Kyoji Tominaga (富永 恭次) was an officer in the Imperial Japanese Army. During World War II, he served on the cabinet of Prime Minister Hideki Tojo.

== Early life and career ==
Tominaga was born in Nagasaki Prefecture. He was the second son of Kichitaro Tominaga, a doctor. In 1913 he graduated from the Imperial Japanese Army Academy and joined the 23rd Infantry Regiment. He was eventually assigned to the Imperial Japanese Army General Staff Office in 1927, and served as an attaché at the Japanese embassy in Moscow.

== World War II ==
Tominaga was promoted to colonel in 1936 and shortly thereafter transferred to the Kwantung Army, where he became subordinate to Lieutenant General Hideki Tojo, who was then the Kwantung Army's Chief of Staff. Tominaga was then promoted to major general in 1939 and reassigned to the Japanese Army General Staff, eventually replacing Lieutenant General Masazumi Inada as its Chief of Operations. In September 1940, Tominaga was attached to the Japanese South China Area Army, taking part in the invasion of French Indochina.

=== Vice Minister of War ===
After Hideki Tojo's appointment to Prime Minister in 1941, Tominaga, having recently attained the rank of lieutenant general, was appointed to Tojo's cabinet, initially being given command of the War Ministry's Personnel Bureau. In March 1943, Tominaga was promoted to the position of Vice Minister of War. As many of Tojo's detractors in the Japanese military criticized his appointing of cabinet members based on personal loyalty as opposed to actual merit, Lieutenant General Tominaga earned the derogatory nickname of "Tojo's Belt". After Tojo was ousted as Prime Minister in July 1944, Tominaga was relieved of his post in government.

=== Later commands ===
Following the dissolution of Tojo's Government, Japanese War Minister Hajime Sugiyama placed Tominaga in control of the 4th Air Army, which was stationed in the Philippines. He commanded the force during the Allied liberation of the Philippines, before his unit was transferred to the Tenth Area Army stationed in Taiwan in January 1945. Tominaga was retired from service shortly thereafter, though was briefly recalled to active duty in July 1945 to command the 139th Division stationed in Manchukuo.

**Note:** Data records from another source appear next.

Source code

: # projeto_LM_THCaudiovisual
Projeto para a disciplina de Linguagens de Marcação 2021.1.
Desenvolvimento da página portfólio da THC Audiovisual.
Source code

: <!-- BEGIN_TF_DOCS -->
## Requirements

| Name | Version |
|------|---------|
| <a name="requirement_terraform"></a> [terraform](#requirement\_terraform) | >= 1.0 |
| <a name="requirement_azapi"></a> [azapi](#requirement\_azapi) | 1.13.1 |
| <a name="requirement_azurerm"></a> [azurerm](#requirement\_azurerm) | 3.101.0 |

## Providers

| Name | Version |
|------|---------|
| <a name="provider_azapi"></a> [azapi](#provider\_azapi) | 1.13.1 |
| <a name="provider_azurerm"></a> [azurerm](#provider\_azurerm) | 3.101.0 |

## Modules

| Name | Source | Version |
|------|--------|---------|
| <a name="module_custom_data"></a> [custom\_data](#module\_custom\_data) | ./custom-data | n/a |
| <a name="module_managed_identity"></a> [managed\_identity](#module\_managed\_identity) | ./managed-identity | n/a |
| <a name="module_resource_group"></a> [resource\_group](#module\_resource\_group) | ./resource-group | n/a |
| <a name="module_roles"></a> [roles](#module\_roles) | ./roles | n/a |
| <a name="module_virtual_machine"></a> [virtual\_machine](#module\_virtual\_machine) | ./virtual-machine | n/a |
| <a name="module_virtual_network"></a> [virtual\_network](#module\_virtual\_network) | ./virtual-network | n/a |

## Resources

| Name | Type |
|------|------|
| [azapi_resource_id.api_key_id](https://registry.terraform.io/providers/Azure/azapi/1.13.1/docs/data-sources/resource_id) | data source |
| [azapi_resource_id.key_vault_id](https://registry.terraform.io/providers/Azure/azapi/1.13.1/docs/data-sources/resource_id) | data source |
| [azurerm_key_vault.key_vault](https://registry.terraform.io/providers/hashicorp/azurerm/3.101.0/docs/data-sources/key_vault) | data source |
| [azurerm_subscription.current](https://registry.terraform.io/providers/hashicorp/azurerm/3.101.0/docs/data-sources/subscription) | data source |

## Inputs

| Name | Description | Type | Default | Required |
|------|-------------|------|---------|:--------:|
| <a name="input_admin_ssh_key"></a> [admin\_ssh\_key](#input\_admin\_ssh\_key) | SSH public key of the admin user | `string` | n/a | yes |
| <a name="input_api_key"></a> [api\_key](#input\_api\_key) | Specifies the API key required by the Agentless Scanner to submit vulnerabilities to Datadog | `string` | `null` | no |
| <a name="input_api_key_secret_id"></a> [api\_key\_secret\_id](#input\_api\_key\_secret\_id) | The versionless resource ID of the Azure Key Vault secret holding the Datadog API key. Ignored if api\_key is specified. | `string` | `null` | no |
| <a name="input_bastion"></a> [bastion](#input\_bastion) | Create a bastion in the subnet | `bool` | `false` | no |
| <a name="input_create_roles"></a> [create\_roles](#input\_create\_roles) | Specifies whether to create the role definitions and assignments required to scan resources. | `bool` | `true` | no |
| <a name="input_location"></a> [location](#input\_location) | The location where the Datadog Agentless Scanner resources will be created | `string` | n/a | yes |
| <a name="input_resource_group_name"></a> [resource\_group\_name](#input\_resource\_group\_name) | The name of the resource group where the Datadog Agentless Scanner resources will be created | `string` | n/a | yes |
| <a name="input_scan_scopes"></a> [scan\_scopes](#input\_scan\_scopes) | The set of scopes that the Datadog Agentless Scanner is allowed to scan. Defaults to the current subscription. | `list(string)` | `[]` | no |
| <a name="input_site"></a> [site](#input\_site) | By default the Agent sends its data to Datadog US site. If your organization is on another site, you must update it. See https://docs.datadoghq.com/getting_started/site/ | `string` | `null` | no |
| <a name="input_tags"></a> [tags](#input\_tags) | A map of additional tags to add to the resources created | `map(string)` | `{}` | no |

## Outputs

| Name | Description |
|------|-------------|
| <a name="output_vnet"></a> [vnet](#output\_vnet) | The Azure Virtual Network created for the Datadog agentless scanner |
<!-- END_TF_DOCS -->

== Captivity and later life ==
Following the Soviet invasion of Manchuria in August 1945, Tominaga and the 139th Division attempted to evade the Soviets and flee Manchuria. However, he was eventually captured in Changbai by forces of the Soviet Red Army, and was eventually sent to a Siberian gulag, where he was imprisoned for ten years. He was eventually freed and returned to Japan in 1955, settling in Tokyo. He died on 14 January 1960 following a heart attack.